Dentre as principais reivindicações dos trabalhadores está "a regularização do comércio informal e fim dos roubos de mercadoria pela Guarda Municipal" e também políticas de geração de empregos.
Mesmo assim, as ações continuaram acontecendo e em 15 de março, no entorno do Maracanã, ambulantes mais uma vez foram impedidos de trabalhar. Um casal que resistiu a apreensão do seu material foi preso e algemado. Outros onze homens que trabalhavam guardando carros também foram detidos. No domingo seguinte dois trabalhadores foram detidos, cerca de 350 latinhas de bebidas foram roubadas, além de 40 camisas, 27 bandeiras de clubes, 176 capas de chuva e 10 guarda-chuvas.

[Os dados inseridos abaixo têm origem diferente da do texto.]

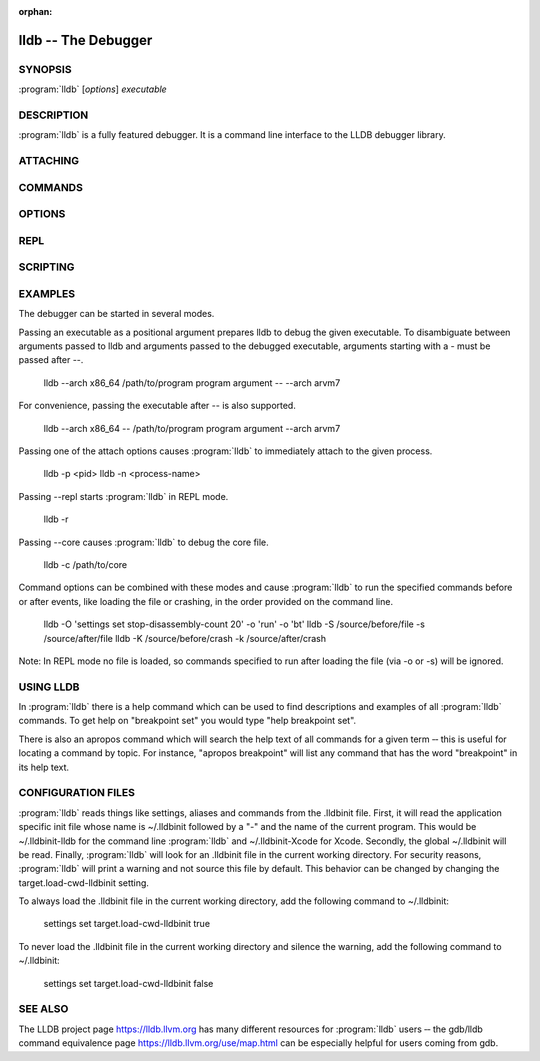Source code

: :orphan:

lldb -- The Debugger
====================

.. program:: lldb

SYNOPSIS
--------

| :program:`lldb` [*options*] *executable*

DESCRIPTION
-----------

:program:`lldb` is a fully featured debugger. It is a command line interface to
the LLDB debugger library.

ATTACHING
---------

.. option:: --attach-name <name>

 Tells the debugger to attach to a process with the given name.

.. option:: --attach-pid <pid>

 Tells the debugger to attach to a process with the given pid.

.. option:: -n <value>

 Alias for --attach-name

.. option:: -p <value>

 Alias for --attach-pid

.. option:: --wait-for

 Tells the debugger to wait for a process with the given pid or name to launch before attaching.

.. option:: -w

 Alias for --wait-for

COMMANDS
--------

.. option:: --batch

 Tells the debugger to run the commands from -s, -S, -o & -O, and then quit.

.. option:: -b

 Alias for --batch

.. option:: -K <value>

 Alias for --source-on-crash

.. option:: -k <value>

 Alias for --one-line-on-crash

.. option:: --local-lldbinit

 Allow the debugger to parse the .lldbinit files in the current working directory, unless --no-lldbinit is passed.

.. option:: --no-lldbinit

 Do not automatically parse any '.lldbinit' files.

.. option:: --one-line-before-file <command>

 Tells the debugger to execute this one-line lldb command before any file provided on the command line has been loaded.

.. option::  --one-line-on-crash <command>

 When in batch mode, tells the debugger to run this one-line lldb command if the target crashes.

.. option:: --one-line <command>

 Tells the debugger to execute this one-line lldb command after any file provided on the command line has been loaded.

.. option:: -O <value>

 Alias for --one-line-before-file

.. option:: -o <value>

 Alias for --one-line

.. option:: -Q

 Alias for --source-quietly

.. option:: --source-before-file <file>

 Tells the debugger to read in and execute the lldb commands in the given file, before any file has been loaded.

.. option:: --source-on-crash <file>

 When in batch mode, tells the debugger to source this file of lldb commands if the target crashes.

.. option:: --source-quietly

 Tells the debugger to execute this one-line lldb command before any file has been loaded.

.. option:: --source <file>

 Tells the debugger to read in and execute the lldb commands in the given file, after any file has been loaded.

.. option:: -S <value>

 Alias for --source-before-file

.. option:: -s <value>

 Alias for --source

.. option:: -x

 Alias for --no-lldbinit

OPTIONS
-------

.. option:: --arch <architecture>

 Tells the debugger to use the specified architecture when starting and running the program.

.. option:: -a <value>

 Alias for --arch

.. option:: --capture-path <filename>

 Tells the debugger to use the given filename for the reproducer.

.. option:: --capture

 Tells the debugger to capture a reproducer.

.. option:: --core <filename>

 Tells the debugger to use the full path to <filename> as the core file.

.. option:: -c <value>

 Alias for --core

.. option:: --debug

 Tells the debugger to print out extra information for debugging itself.

.. option:: -d

 Alias for --debug

.. option:: --editor

 Tells the debugger to open source files using the host's "external editor" mechanism.

.. option:: -e

 Alias for --editor

.. option:: --file <filename>

 Tells the debugger to use the file <filename> as the program to be debugged.

.. option:: -f <value>

 Alias for --file

.. option:: --help

 Prints out the usage information for the LLDB debugger.

.. option:: -h

 Alias for --help

.. option:: --no-use-colors

 Do not use colors.

.. option:: --replay <filename>

 Tells the debugger to replay a reproducer from <filename>.

.. option:: --version

 Prints out the current version number of the LLDB debugger.

.. option:: -v

 Alias for --version

.. option:: -X

 Alias for --no-use-color

REPL
----

.. option:: -r=<flags>

 Alias for --repl=<flags>

.. option:: --repl-language <language>

 Chooses the language for the REPL.

.. option:: --repl=<flags>

 Runs lldb in REPL mode with a stub process with the given flags.

.. option:: -R <value>

 Alias for --repl-language

SCRIPTING
---------

.. option:: -l <value>

 Alias for --script-language

.. option:: --python-path

 Prints out the path to the lldb.py file for this version of lldb.

.. option:: -P

 Alias for --python-path

.. option:: --script-language <language>

 Tells the debugger to use the specified scripting language for user-defined scripts.

EXAMPLES
--------

The debugger can be started in several modes.

Passing an executable as a positional argument prepares lldb to debug the given
executable. To disambiguate between arguments passed to lldb and arguments
passed to the debugged executable, arguments starting with a - must be passed
after --.

  lldb --arch x86_64 /path/to/program program argument -- --arch arvm7

For convenience, passing the executable after -- is also supported.

  lldb --arch x86_64 -- /path/to/program program argument --arch arvm7

Passing one of the attach options causes :program:`lldb` to immediately attach
to the given process.

  lldb -p <pid>
  lldb -n <process-name>

Passing --repl starts :program:`lldb` in REPL mode.

  lldb -r

Passing --core causes :program:`lldb` to debug the core file.

  lldb -c /path/to/core

Command options can be combined with these modes and cause :program:`lldb` to
run the specified commands before or after events, like loading the file or
crashing, in the order provided on the command line.

  lldb -O 'settings set stop-disassembly-count 20' -o 'run' -o 'bt'
  lldb -S /source/before/file -s /source/after/file
  lldb -K /source/before/crash -k /source/after/crash

Note: In REPL mode no file is loaded, so commands specified to run after
loading the file (via -o or -s) will be ignored.

USING LLDB
----------

In :program:`lldb` there is a help command which can be used to find
descriptions and examples of all :program:`lldb` commands.  To get help on
"breakpoint set" you would type "help breakpoint set".

There is also an apropos command which will search the help text of all
commands for a given term ‐‐ this is useful for locating a command by topic.
For instance, "apropos breakpoint" will list any command that has the word
"breakpoint" in its help text.

CONFIGURATION FILES
-------------------

:program:`lldb` reads things like settings, aliases and commands from the
.lldbinit file. First, it will read the application specific init file whose
name is ~/.lldbinit followed by a "-" and the name of the current program. This
would be ~/.lldbinit-lldb for the command line :program:`lldb` and
~/.lldbinit-Xcode for Xcode. Secondly, the global ~/.lldbinit will be read.
Finally, :program:`lldb` will look for an .lldbinit file in the current working
directory. For security reasons, :program:`lldb` will print a warning and not
source this file by default. This behavior can be changed by changing the
target.load-cwd-lldbinit setting.

To always load the .lldbinit file in the current working directory, add the
following command to ~/.lldbinit:

  settings set target.load-cwd-lldbinit true

To never load the .lldbinit file in the current working directory and silence
the warning, add the following command to ~/.lldbinit:

  settings set target.load-cwd-lldbinit false

SEE ALSO
--------

The LLDB project page https://lldb.llvm.org has many different resources
for :program:`lldb` users ‐‐ the gdb/lldb command equivalence page
https://lldb.llvm.org/use/map.html can be especially helpful for users
coming from gdb.
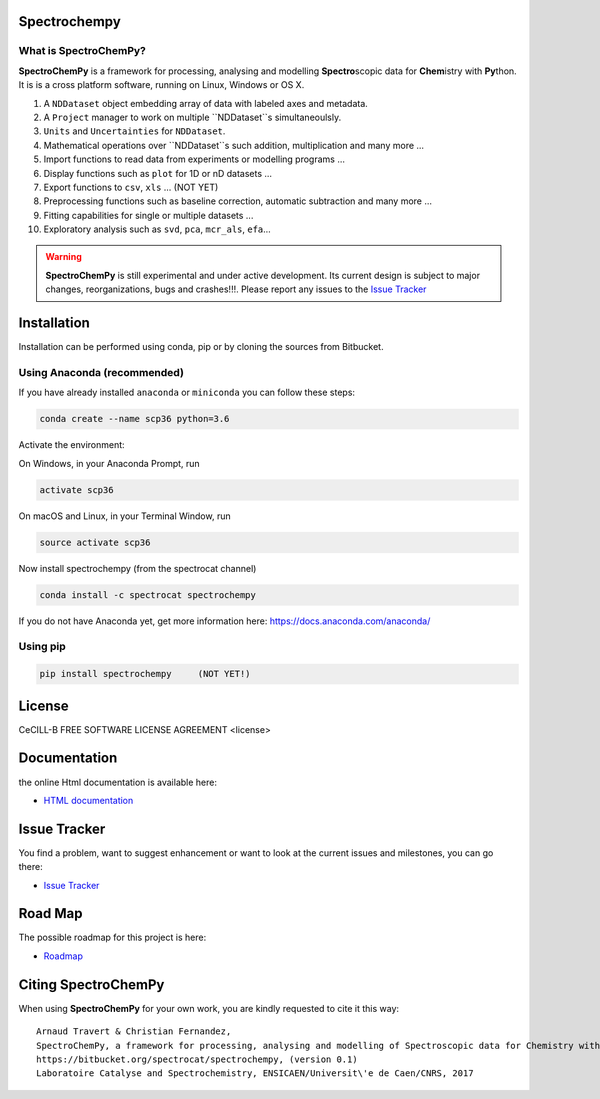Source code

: .. -_\- coding: utf-8 -_-

Spectrochempy
=============

What is |scp|?
--------------

|scp| is a framework for processing, analysing and modelling **Spectro**\ scopic
data for **Chem**\ istry with **Py**\ thon. It is is a cross platform software,
running on Linux, Windows or OS X.

#.  A ``NDDataset`` object embedding array of data with labeled axes and
    metadata.
#.  A ``Project`` manager to work on multiple ``NDDataset``s simultaneoulsly.
#.  ``Units`` and ``Uncertainties`` for ``NDDataset``.
#.  Mathematical operations over ``NDDataset``s such addition,
    multiplication and many more ...
#.  Import functions to read data from experiments or modelling programs ...
#.  Display functions such as ``plot`` for 1D or nD datasets ...
#.  Export functions to ``csv``, ``xls`` ... (NOT YET)
#.  Preprocessing functions such as baseline correction, automatic
    subtraction and many more ...
#.  Fitting capabilities for single or multiple datasets ...
#.  Exploratory analysis such as ``svd``, ``pca``, ``mcr_als``, ``efa``...


.. warning::

	|scp| is still experimental and under active development.
	Its current design is subject to major changes, reorganizations, bugs
	and crashes!!!. Please report any issues to the `Issue Tracker <https://bitbucket.org/spectrocat/spectrochempy/issues>`_


.. _main_installation:

Installation
============

Installation can be performed using conda, pip or by cloning the sources from Bitbucket.

Using Anaconda (recommended)
-----------------------------
If you have already installed ``anaconda`` or ``miniconda``
you can follow these steps:

.. sourcecode:: bash

    conda create --name scp36 python=3.6

Activate the environment:

On Windows, in your Anaconda Prompt, run

.. sourcecode:: bash

    activate scp36

On macOS and Linux, in your Terminal Window, run

.. sourcecode:: bash

    source activate scp36

Now install spectrochempy (from the spectrocat channel)

.. sourcecode:: bash

    conda install -c spectrocat spectrochempy


If you do not have Anaconda yet, get more information here: `<https://docs.anaconda.com/anaconda/>`_


Using pip
---------

.. sourcecode:: bash

    pip install spectrochempy     (NOT YET!)


License
=======

CeCILL-B FREE SOFTWARE LICENSE AGREEMENT <license>


Documentation
===============

the online Html documentation is available here:

* `HTML documentation <http://www-lcs.ensicaen.fr/cfnews/spectrochempy/html/>`_


Issue Tracker
==============

You find a problem, want to suggest enhancement or want to look at the current issues and milestones, you can go there:

* `Issue Tracker  <https://bitbucket.org/spectrocat/spectrochempy/issues>`_


.. _roadmap:
Road Map
========

The possible roadmap for this project is here:

* `Roadmap <https://bitbucket.org/spectrocat/spectrochempy/wiki/>`_


.. _main_citing:

Citing |scp|
============

When using |scp| for your own work, you are kindly requested to cite it this
way::

     Arnaud Travert & Christian Fernandez,
     SpectroChemPy, a framework for processing, analysing and modelling of Spectroscopic data for Chemistry with Python
     https://bitbucket.org/spectrocat/spectrochempy, (version 0.1)
     Laboratoire Catalyse and Spectrochemistry, ENSICAEN/Universit\'e de Caen/CNRS, 2017



.. |scp| replace:: **SpectroChemPy**




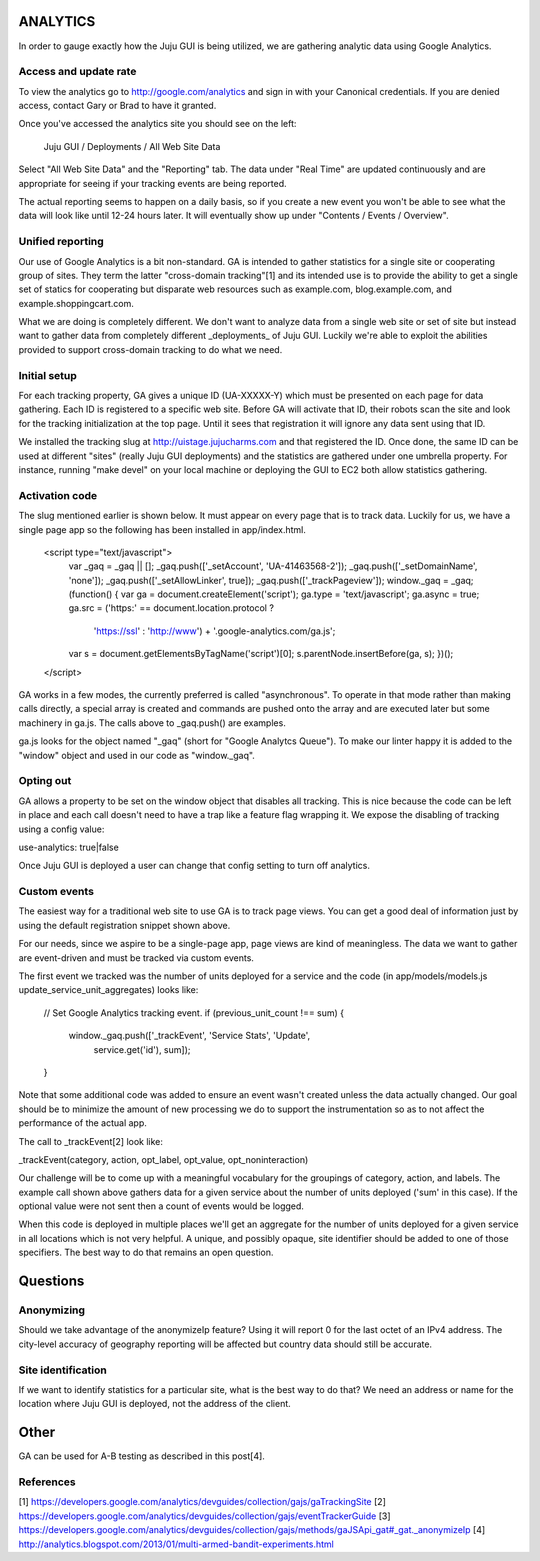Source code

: =========
ANALYTICS
=========

In order to gauge exactly how the Juju GUI is being utilized, we are gathering
analytic data using Google Analytics.

Access and update rate
======================

To view the analytics go to http://google.com/analytics and sign in with your
Canonical credentials.  If you are denied access, contact Gary or Brad to have
it granted.

Once you've accessed the analytics site you should see on the left:

	Juju GUI / Deployments / All Web Site Data

Select "All Web Site Data" and the "Reporting" tab.  The data under "Real
Time" are updated continuously and are appropriate for seeing if your tracking
events are being reported.

The actual reporting seems to happen on a daily basis, so if you create a new
event you won't be able to see what the data will look like until 12-24 hours
later.  It will eventually show up under "Contents / Events / Overview".


Unified reporting
=================

Our use of Google Analytics is a bit non-standard.  GA is intended to gather
statistics for a single site or cooperating group of sites.  They term the
latter "cross-domain tracking"[1] and its intended use is to provide the
ability to get a single set of statics for cooperating but disparate web
resources such as example.com, blog.example.com, and
example.shoppingcart.com.

What we are doing is completely different.  We don't want to analyze data from
a single web site or set of site but instead want to gather data from
completely different _deployments_ of Juju GUI.  Luckily we're able to exploit
the abilities provided to support cross-domain tracking to do what we need.

Initial setup
=============

For each tracking property, GA gives a unique ID (UA-XXXXX-Y) which must be
presented on each page for data gathering.  Each ID is registered to a
specific web site.  Before GA will activate that ID, their robots scan the
site and look for the tracking initialization at the top page.  Until it sees
that registration it will ignore any data sent using that ID.

We installed the tracking slug at http://uistage.jujucharms.com and that
registered the ID.  Once done, the same ID can be used at different "sites"
(really Juju GUI deployments) and the statistics are gathered under one
umbrella property.  For instance, running "make devel" on your local machine
or deploying the GUI to EC2 both allow statistics gathering.

Activation code
===============

The slug mentioned earlier is shown below.  It must appear on every page that
is to track data.  Luckily for us, we have a single page app so the following
has been installed in app/index.html.

    <script type="text/javascript">
      var _gaq = _gaq || [];
      _gaq.push(['_setAccount', 'UA-41463568-2']);
      _gaq.push(['_setDomainName', 'none']);
      _gaq.push(['_setAllowLinker', true]);
      _gaq.push(['_trackPageview']);
      window._gaq = _gaq;
      (function() {
      var ga = document.createElement('script');
      ga.type = 'text/javascript'; ga.async = true;
      ga.src = ('https:' == document.location.protocol ?
                'https://ssl' : 'http://www') +
                '.google-analytics.com/ga.js';
      var s = document.getElementsByTagName('script')[0];
      s.parentNode.insertBefore(ga, s);
      })();
    </script>

GA works in a few modes, the currently preferred is called "asynchronous".  To
operate in that mode rather than making calls directly, a special array is
created and commands are pushed onto the array and are executed later but some
machinery in ga.js.  The calls above to _gaq.push() are examples.

ga.js looks for the object named "_gaq" (short for "Google Analytcs Queue").
To make our linter happy it is added to the "window" object and used in our
code as "window._gaq".

Opting out
==========

GA allows a property to be set on the window object that disables all
tracking.  This is nice because the code can be left in place and each call
doesn't need to have a trap like a feature flag wrapping it.  We expose the
disabling of tracking using a config value:

use-analytics: true|false

Once Juju GUI is deployed a user can change that config setting to turn off
analytics.


Custom events
=============

The easiest way for a traditional web site to use GA is to track page views.
You can get a good deal of information just by using the default registration
snippet shown above.

For our needs, since we aspire to be a single-page app, page views are kind of
meaningless.  The data we want to gather are event-driven and must be tracked
via custom events.

The first event we tracked was the number of units deployed for a service and
the code (in app/models/models.js update_service_unit_aggregates) looks like:

      // Set Google Analytics tracking event.
      if (previous_unit_count !== sum) {
        window._gaq.push(['_trackEvent', 'Service Stats', 'Update',
          service.get('id'), sum]);
      }

Note that some additional code was added to ensure an event wasn't created
unless the data actually changed.  Our goal should be to minimize the amount
of new processing we do to support the instrumentation so as to not affect the
performance of the actual app.

The call to _trackEvent[2] look like:

_trackEvent(category, action, opt_label, opt_value, opt_noninteraction)

Our challenge will be to come up with a meaningful vocabulary for the
groupings of category, action, and labels.  The example call shown above
gathers data for a given service about the number of units deployed ('sum' in
this case).  If the optional value were not sent then a count of events would
be logged.

When this code is deployed in multiple places we'll get an aggregate for the
number of units deployed for a given service in all locations which is not
very helpful.  A unique, and possibly opaque, site identifier should be added
to one of those specifiers.  The best way to do that remains an open
question.

=========
Questions
=========

Anonymizing
===========

Should we take advantage of the anonymizeIp feature?  Using it will report 0
for the last octet of an IPv4 address.  The city-level accuracy of geography
reporting will be affected but country data should still be accurate.

Site identification
===================

If we want to identify statistics for a particular site, what is the best way
to do that?  We need an address or name for the location where Juju GUI is
deployed, not the address of the client.

=====
Other
=====

GA can be used for A-B testing as described in this post[4].

References
==========
[1] https://developers.google.com/analytics/devguides/collection/gajs/gaTrackingSite
[2] https://developers.google.com/analytics/devguides/collection/gajs/eventTrackerGuide
[3] https://developers.google.com/analytics/devguides/collection/gajs/methods/gaJSApi_gat#_gat._anonymizeIp
[4] http://analytics.blogspot.com/2013/01/multi-armed-bandit-experiments.html
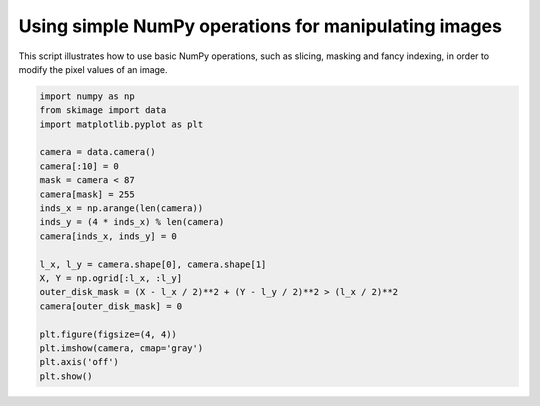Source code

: .. only:: html

    .. note::
        :class: sphx-glr-download-link-note

        Click :ref:`here <sphx_glr_download_auto_examples_numpy_operations_plot_camera_numpy.py>`     to download the full example code or to run this example in your browser via Binder
    .. rst-class:: sphx-glr-example-title

    .. _sphx_glr_auto_examples_numpy_operations_plot_camera_numpy.py:


Using simple NumPy operations for manipulating images
=====================================================

This script illustrates how to use basic NumPy operations, such as slicing,
masking and fancy indexing, in order to modify the pixel values of an image.



.. image:: /auto_examples/numpy_operations/images/sphx_glr_plot_camera_numpy_001.png
    :class: sphx-glr-single-img






.. code-block:: default


    import numpy as np
    from skimage import data
    import matplotlib.pyplot as plt

    camera = data.camera()
    camera[:10] = 0
    mask = camera < 87
    camera[mask] = 255
    inds_x = np.arange(len(camera))
    inds_y = (4 * inds_x) % len(camera)
    camera[inds_x, inds_y] = 0

    l_x, l_y = camera.shape[0], camera.shape[1]
    X, Y = np.ogrid[:l_x, :l_y]
    outer_disk_mask = (X - l_x / 2)**2 + (Y - l_y / 2)**2 > (l_x / 2)**2
    camera[outer_disk_mask] = 0

    plt.figure(figsize=(4, 4))
    plt.imshow(camera, cmap='gray')
    plt.axis('off')
    plt.show()


.. rst-class:: sphx-glr-timing

   **Total running time of the script:** ( 0 minutes  0.068 seconds)


.. _sphx_glr_download_auto_examples_numpy_operations_plot_camera_numpy.py:


.. only :: html

 .. container:: sphx-glr-footer
    :class: sphx-glr-footer-example


  .. container:: binder-badge

    .. image:: https://mybinder.org/badge_logo.svg
      :target: https://mybinder.org/v2/gh/scikit-image/scikit-image/v0.17.x?filepath=notebooks/auto_examples/numpy_operations/plot_camera_numpy.ipynb
      :width: 150 px


  .. container:: sphx-glr-download sphx-glr-download-python

     :download:`Download Python source code: plot_camera_numpy.py <plot_camera_numpy.py>`



  .. container:: sphx-glr-download sphx-glr-download-jupyter

     :download:`Download Jupyter notebook: plot_camera_numpy.ipynb <plot_camera_numpy.ipynb>`


.. only:: html

 .. rst-class:: sphx-glr-signature

    `Gallery generated by Sphinx-Gallery <https://sphinx-gallery.github.io>`_

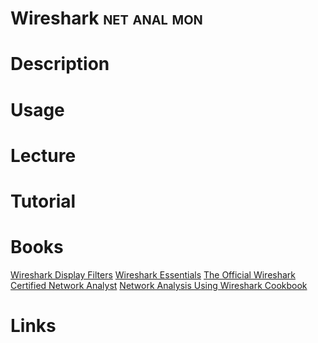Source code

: #+TAGS: net anal mon


* Wireshark                                                    :net:anal:mon:
* Description
* Usage
* Lecture
* Tutorial
* Books
[[file://home/crito/Documents/Tools/Wireshark_Display_Filters.pdf][Wireshark Display Filters]]
[[file://home/crito/Documents/Tools/Wireshark_Essentials.pdf][Wireshark Essentials]]
[[file://home/crito/Documents/Tools/Wireshark_Network_Analysis-The_Official_Wireshark_Certified_Network_Analyst.pdf][The Official Wireshark Certified Network Analyst]]
[[file://home/crito/Documents/Networking/Packet_Analysis/Network_Analysis_Using_Wireshark_Cookbook.pdf][Network Analysis Using Wireshark Cookbook]]
* Links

Materiais de trabalho de camelôs são apreendidos
Nos fins de semanas seguintes, as operações do Choque de Ordem continuaram acontecendo no entorno do Maracanã. No sábado (28), várias apreensões foram feitas, dentre elas estava uma enorme carrocinha de churrascos, que pertencia ao comerciante Joaquim José Pinto. Ele trabalha há 20 anos em frente ao bar Luiz Gama, na rua de mesmo nome e criticou duramente o Choque de Ordem.
— Esse Choque de Ordem não existe, porque só está prejudicando quem trabalha. Eu, por exemplo, tenho 56 anos. Aonde vou arrumar outro trabalho? Eu dependo disso para sobreviver e só sei fazer isso. Sempre trabalhei de cozinheiro, então eu só sei fazer comida. Qual restaurante vai querer contratar um homem de 56 anos? — questiona indignado.
Pesquisas revelam que habitações em áreas pobres são o foco das demolições
Na manhã de 25 de março, após uma longa batalha judicial entre Prefeitura e Associação de Moradores da Rocinha, desembargadores do Tribunal de Justiça do Rio de Janeiro autorizaram a demolição de um prédio de dois andares no alto da favela. O edifício conhecido como "Minhocão" teve sua obra embargada uma semana antes, quando o Secretario Municipal de Ordem Pública, Rodrigo Bethlem, alegou que desde 1992 está proibida por decreto qualquer tipo de construção que aumente os limites do morro da Rocinha, o maior do Rio de Janeiro e um dos maiores do mundo.
Bethlem declarou que o edifício seria obra de empresários interessados em especulação imobiliária. Acontece que a proprietária do "Minhocão", Maria Clara dos Santos, está longe de ser uma "empresária especuladora", como a escória de construtoras que financiaram em grande parte a milionária campanha de Eduardo Paes (Ver AND 51 – A história indiscreta do prefeito do Rio de Janeiro). Ao contrário disso, Maria Clara estudou até a 4ª série do ensino fundamental e jamais morou em outro lugar que não a favela da Rocinha. O "Minhocão" seria a primeira edificação erguida por ela com o próprio dinheiro.
Desesperados, Maria Clara e membros da Associação de Moradores da comunidade ofereceram o prédio à Prefeitura para que fosse transformado em um Posto de Saúde para moradores da Rocinha. Obviamente a proposta foi recusada e momentos depois operários da Prefeitura começaram a demolição à marretadas, ação acompanhada de perto por Bethlem, que foi duramente hostilizado por centenas de moradores e teve que se retirar da favela sob escolta da Tropa de Choque da PM.
Curiosamente, pesquisa realizada pelo IPP (Instituto Pereira Passos), revelou o foco da operação Choque de Ordem, especificamente no que diz respeito à sequência de demolições realizadas todas as semanas em diversas favelas da cidade.
A pesquisa, que analisou todas as habitações construídas acima dos 100 metros de altitude, mostra que 69,7% das encostas da cidade, ou 11,7 milhões de metros quadrados, é ocupada por condomínios de mansões e casas de luxo. Números que se invertem na análise da quantidade de habitantes e do tamanho das demais regiões: as favelas. Os dados mostram que do total de indivíduos morando nas regiões acima dos 100 metros, 73,5% moram em bairros pobres, enquanto o restante deleita-se na área nobre sem ser incomodado pela Prefeitura.